* [Assigned task 1]: In the Driftwood LNG passage, copy everything from "However, both gas" down to "and January 2020." word for word.
* [Assigned task 2]: In one to three sentences, explain why, according to the Driftwood LNG passage, US shale oil producers are not rushing to ramp up production even though crude oil prices are firm.

A key part of Driftwood’s business case is the proposed plant’s location and the availability of cheap feed stock gas at local prices below Henry Hub. Driftwood’s site is on the west bank of the Calcasieu River in Louisiana. The company saw significant opportunity in the largely shale oil driven boom in Permian gas production, amid limited takeaway capacity and a sharp rise in flaring.

However, both gas and oil market dynamics are changing. Despite firm crude oil prices, US shale oil producers are not rushing to ramp up production, instead focusing on providing shareholder value and delivering improved capital discipline. Baker Hughes data shows the number of oil rigs drilling in the US has doubled from a recent low in August 2019, but the tally remains far below the numbers seen when prices were at similarly high levels in April 2019 and January 2020.

At the same time, the takeaway constraints on gas produced in the Permian basin have eased. Kinder Morgan’s Permian Highway gas pipe started commercial operations at the beginning of the year. The 2.2bn ft3/d pipeline carries gas from the Waha gas hub to Katy, Texas, from where it can move on into the US Gulf Coast or be exported to Mexico.

The Permian Highway follows the GulfCoast Express, also built by Kinder Morgan, which started up in 2019. Meanwhile, the 2.0bn ft3/d Whistler pipeline is expected to start commercial gas flows this summer. In addition, Summit Midstream Partners has been granted permission by federal regulators to build its 1.35bn ft3/d Double E pipeline from the Permian to Waha.

Other projects have fallen by the wayside, at least for the moment, including Tellurian’s Permian Global Access Pipeline Project, which it withdrew in December 2020.

Low-cost LNG

Delays in securing offtake agreement to underpin financing mean that other aspects of Driftwood are comparatively well advanced. The front-end engineering and design (Feed) study for the project was completed in the first half of 2017 and engineering, procurement and construction (EPC) agreements were struck in November 2017. Bechtel was awarded four turnkey contracts worth $15.2bn covering the EPC and was also the Feed contractor.

* [Record excerpts]:
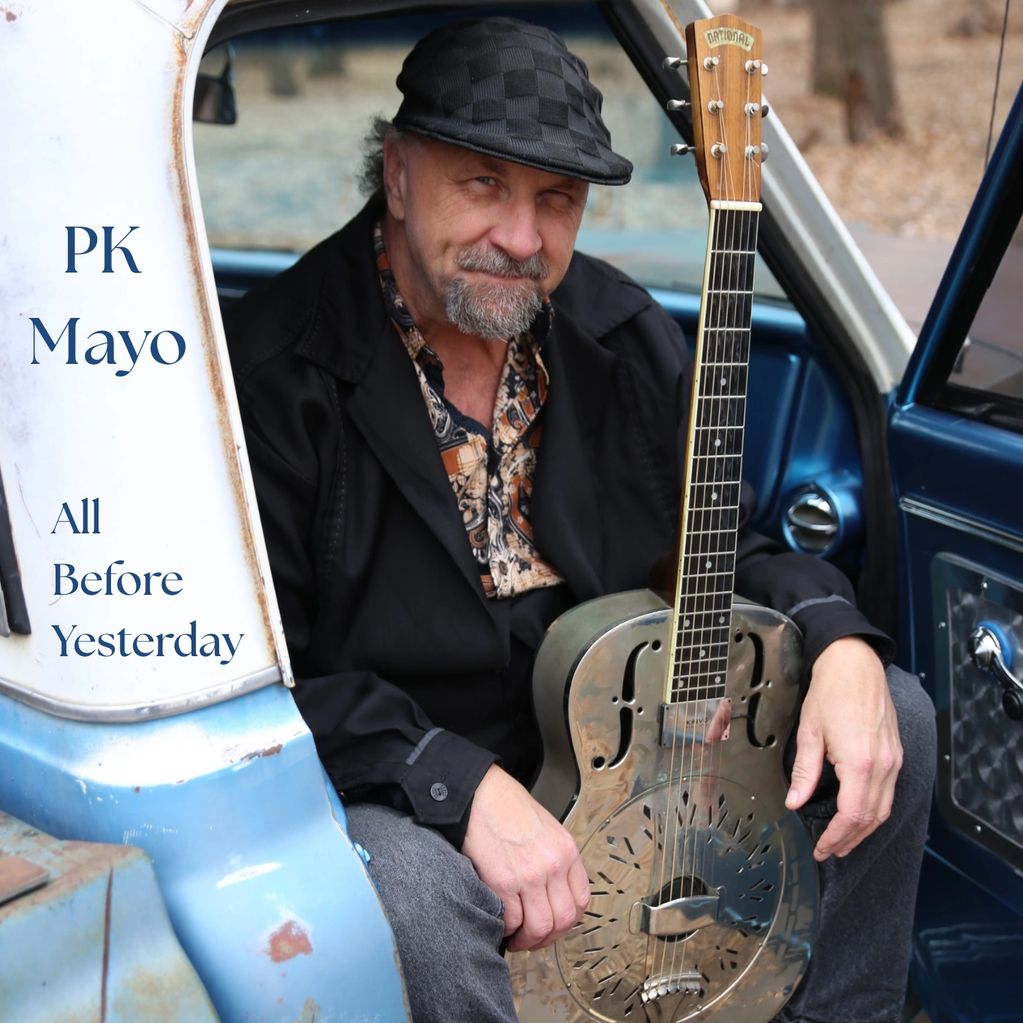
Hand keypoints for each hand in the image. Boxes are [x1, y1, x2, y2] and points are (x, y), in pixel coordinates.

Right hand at [462, 764, 589, 951]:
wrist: (479, 792)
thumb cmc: (506, 805)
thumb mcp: (545, 828)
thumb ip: (553, 858)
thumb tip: (551, 891)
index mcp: (566, 850)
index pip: (581, 901)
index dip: (567, 921)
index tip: (554, 925)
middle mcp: (552, 864)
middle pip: (563, 920)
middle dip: (547, 937)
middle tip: (534, 938)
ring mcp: (529, 874)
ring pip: (539, 927)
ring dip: (527, 939)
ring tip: (516, 936)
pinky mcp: (503, 881)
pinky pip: (512, 920)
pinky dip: (507, 928)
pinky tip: (501, 922)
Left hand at [784, 637, 902, 860]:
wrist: (855, 664)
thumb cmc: (832, 692)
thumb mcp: (809, 731)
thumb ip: (804, 771)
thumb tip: (794, 802)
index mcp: (861, 763)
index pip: (852, 815)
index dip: (836, 837)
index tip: (821, 849)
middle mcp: (885, 766)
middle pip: (871, 818)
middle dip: (850, 840)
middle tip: (828, 851)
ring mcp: (895, 760)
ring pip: (884, 809)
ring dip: (863, 829)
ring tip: (842, 840)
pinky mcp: (896, 754)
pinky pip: (889, 793)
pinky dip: (874, 811)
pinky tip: (859, 815)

* [Your solution 1]:
However, both gas and oil market dynamics are changing. Despite firm crude oil prices, US shale oil producers are not rushing to ramp up production, instead focusing on providing shareholder value and delivering improved capital discipline. Baker Hughes data shows the number of oil rigs drilling in the US has doubled from a recent low in August 2019, but the tally remains far below the numbers seen when prices were at similarly high levels in April 2019 and January 2020.

* [Your solution 2]: They are focusing instead on providing shareholder value and delivering improved capital discipline.